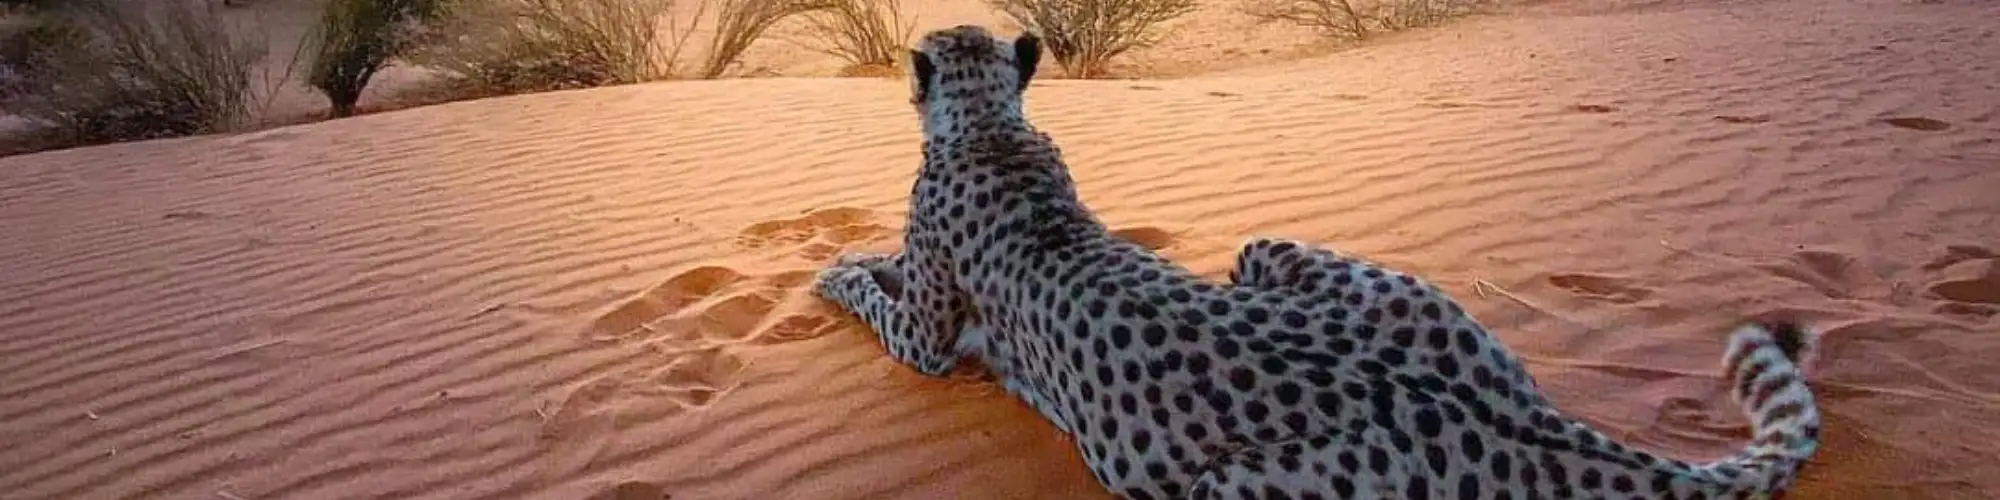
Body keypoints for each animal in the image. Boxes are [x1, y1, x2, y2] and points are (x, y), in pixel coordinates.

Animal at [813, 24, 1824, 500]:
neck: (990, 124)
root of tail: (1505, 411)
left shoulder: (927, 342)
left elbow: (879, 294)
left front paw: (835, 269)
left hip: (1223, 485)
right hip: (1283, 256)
* * *
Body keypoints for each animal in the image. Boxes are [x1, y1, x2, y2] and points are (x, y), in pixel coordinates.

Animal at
...
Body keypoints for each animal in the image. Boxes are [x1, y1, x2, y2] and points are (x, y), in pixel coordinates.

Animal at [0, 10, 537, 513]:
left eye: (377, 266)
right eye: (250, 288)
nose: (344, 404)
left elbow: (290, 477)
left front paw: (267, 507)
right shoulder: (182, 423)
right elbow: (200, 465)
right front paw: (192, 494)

Exercise description: Repeat exactly the lines above from the one with "left elbow: (290, 477)" up to and including the one with "right front paw: (192, 494)". No other line belongs in the reply.

Written response:
left elbow: (290, 477)
left front paw: (267, 507)
right shoulder: (182, 423)
right elbow: (200, 465)
right front paw: (192, 494)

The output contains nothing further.